I am late to the party, but this is good news, at least for us who get to see the beautiful pups via photos (and hopefully video soon). Also, glad that they are both feeling better.
Also, given that photo of Fenway, TBogg could start a side-business in doggy glamour shots.
Just keep The Boys away from raccoons. They are mean fuckers, and they have sharp claws. They can really do damage.
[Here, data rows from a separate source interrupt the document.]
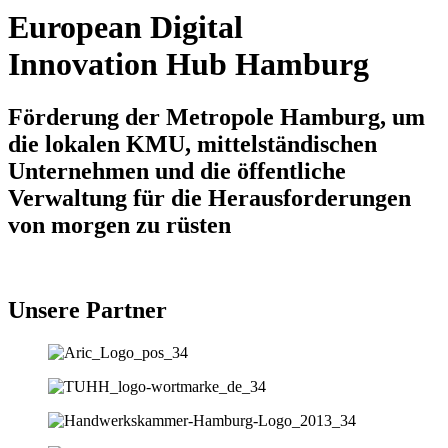
European Digital
Innovation Hub Hamburg
Förderung der Metropole Hamburg, um
die lokalen KMU, mittelständischen
Unternehmen und die öffentliche
Verwaltung für die Herausforderungen
von morgen zu rüsten
Unsere Partner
We had the week of the possums at my house a few years ago. Pet door in back door. Dog food on floor near the pet door. That is all near the hot water heater and washer in an alcove. Son drops his fabric lunch box near that area. Monday I pick it up to clean it out and make his lunch, open the top and there is a baby possum trying to pretend he is NOT IN MY SON’S FREAKING LUNCHBOX….I did not scream….but my mistake was to put the baby out the back door onto the porch. About 30 minutes later when it’s time to leave, there’s another freaking possum in my kitchen…..was it the same one, or how many of these fuckers are there in my house? That one I put out in the front yard. Two days later, I find another one in the hallway….jesus christ on a pogo stick…..that one I take across the street and leave in a neighbor’s side yard. Finally, one more day, I come home and there is one more of these fuckers, this one is in the toilet bowl in the hallway and is half drowned. That one I take across the street, and down the alley behind the neighbor’s houses.
I guess I’ll never know if any of them were repeat customers or if I just had a herd of the bastards. Our Jack Russell at the time was elderly and she apparently did not care that they were there. I have two more JRTs now and I know for a fact they would consider it a personal affront if there were any possums in the house.
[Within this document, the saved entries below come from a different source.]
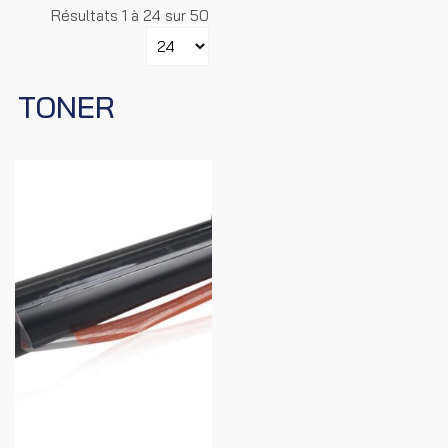
Résultats 1 à 24 sur 50
TONER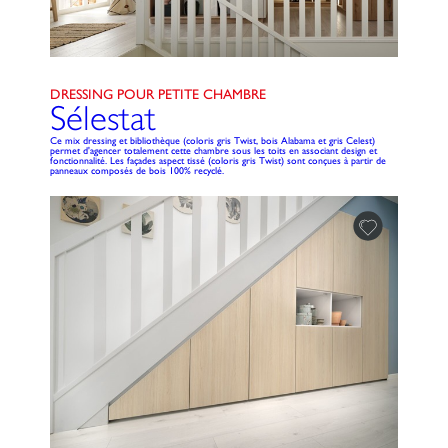
DRESSING POUR PETITE CHAMBRE
Sélestat
Ce mix dressing et bibliothèque (coloris gris Twist, bois Alabama et gris Celest)
permet d'agencer totalement cette chambre sous les toits en associant design et
fonctionnalité. Les façades aspect tissé (coloris gris Twist) sont conçues à partir de
panneaux composés de bois 100% recyclé.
It’s a mission for them to kill any possums and skunks that come in our back yard.
Oh, and they have also tangled with raccoons and nobody has fared well in that adventure. But, on the bright side, no more possum incursions!
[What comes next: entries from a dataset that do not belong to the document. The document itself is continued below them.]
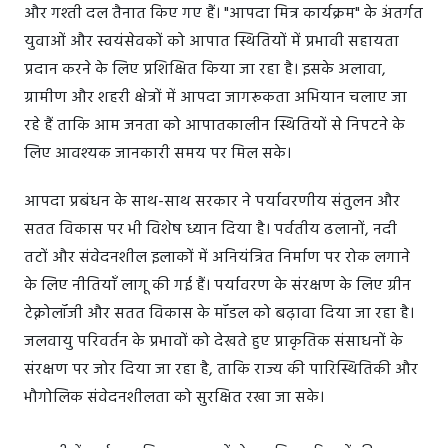
और गश्ती दल तैनात किए गए हैं। "आपदा मित्र कार्यक्रम" के अंतर्गत
युवाओं और स्वयंसेवकों को आपात स्थितियों में प्रभावी सहायता
प्रदान करने के लिए प्रशिक्षित किया जा रहा है। इसके अलावा,
ग्रामीण और शहरी क्षेत्रों में आपदा जागरूकता अभियान चलाए जा
रहे हैं ताकि आम जनता को आपातकालीन स्थितियों से निपटने के
लिए आवश्यक जानकारी समय पर मिल सके।
आपदा प्रबंधन के साथ-साथ सरकार ने पर्यावरणीय संतुलन और
सतत विकास पर भी विशेष ध्यान दिया है। पर्वतीय ढलानों, नदी
तटों और संवेदनशील इलाकों में अनियंत्रित निर्माण पर रोक लगाने
के लिए नीतियाँ लागू की गई हैं। पर्यावरण के संरक्षण के लिए ग्रीन
टेक्नोलॉजी और सतत विकास के मॉडल को बढ़ावा दिया जा रहा है।
जलवायु परिवर्तन के प्रभावों को देखते हुए प्राकृतिक संसाधनों के
संरक्षण पर जोर दिया जा रहा है, ताकि राज्य की पारिस्थितिकी और
भौगोलिक संवेदनशीलता को सुरक्षित रखा जा सके।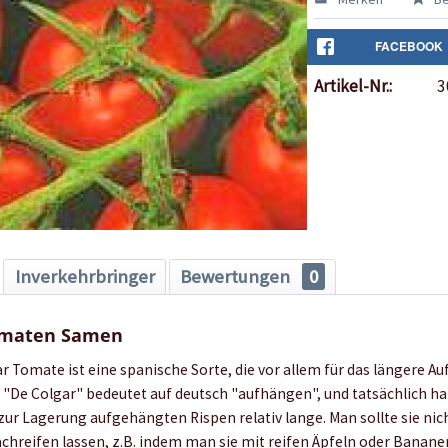
FACEBOOK
Artikel-Nr.:
3
Inverkehrbringer
Bewertungen
0
omaten Samen
r Tomate ist eine spanische Sorte, die vor allem für das längere 
 "De Colgar" bedeutet auf deutsch "aufhängen", und tatsächlich hal
r Lagerung aufgehängten Rispen relativ lange. Man sollte sie nich
achreifen lassen, z.B. indem man sie mit reifen Äpfeln oder Bana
Having lived on a small (20 acre) farm for 30 years which is also inhabited by chickens, I can tell you that Fenway was in no danger from a possum. He would have handily won any encounter in a heartbeat with less than any harm to those gorgeous ears. *sigh* *more sigh for Wembley’s ears*
I happen to respect and enjoy possums around here as part of nature’s bounty but keep them well away from the chickens, although they might get an egg or twelve. They’re really not that agressive and have to compete with raccooms and foxes for food, even as they are that. As they are omnivores, they eat the dropped fruit from the trees and pose no threat to us or our other animals. Calm down, people!
Now if you’d get rid of alligators and crocodiles which I have a fear of, I’d be happy.
Gawd, that Fenway is one gorgeous beastie. And he sure knows how to pose to best effect.
I just realized who Fenway reminds me of.
Years back, walked out of my basement Chicago apartment one morning to dump some trash, when I heard a noise coming from a 2ft tall plastic waste basket. There was a furious, full grown possum at the bottom. Think he been exploring the overturned basket, tipped it back up, and then had no idea how to escape. Tipped it back down, away from me, and the possum scuttled out, hissed at me, and I beat a retreat. Finally understood all the tales of “super rats” in Chicago. To people who’ve never seen even a picture of a possum, they’d look a lot like a big rat.
Couple of years later, we had one living under our ground-level deck. Our cats were fascinated but a neighbor’s german shepherd had a confrontation one evening (the possum escaped unscathed), and the neighbor was outraged we were “harboring dangerous animals.” Kept threatening to call Animal Control. He had no tolerance for city wildlife other than pigeons and squirrels. Possums are clumsy and shy, but I respect anything with that many teeth.
Suspect Fenway was amazed to finally see what he’d been smelling all this time.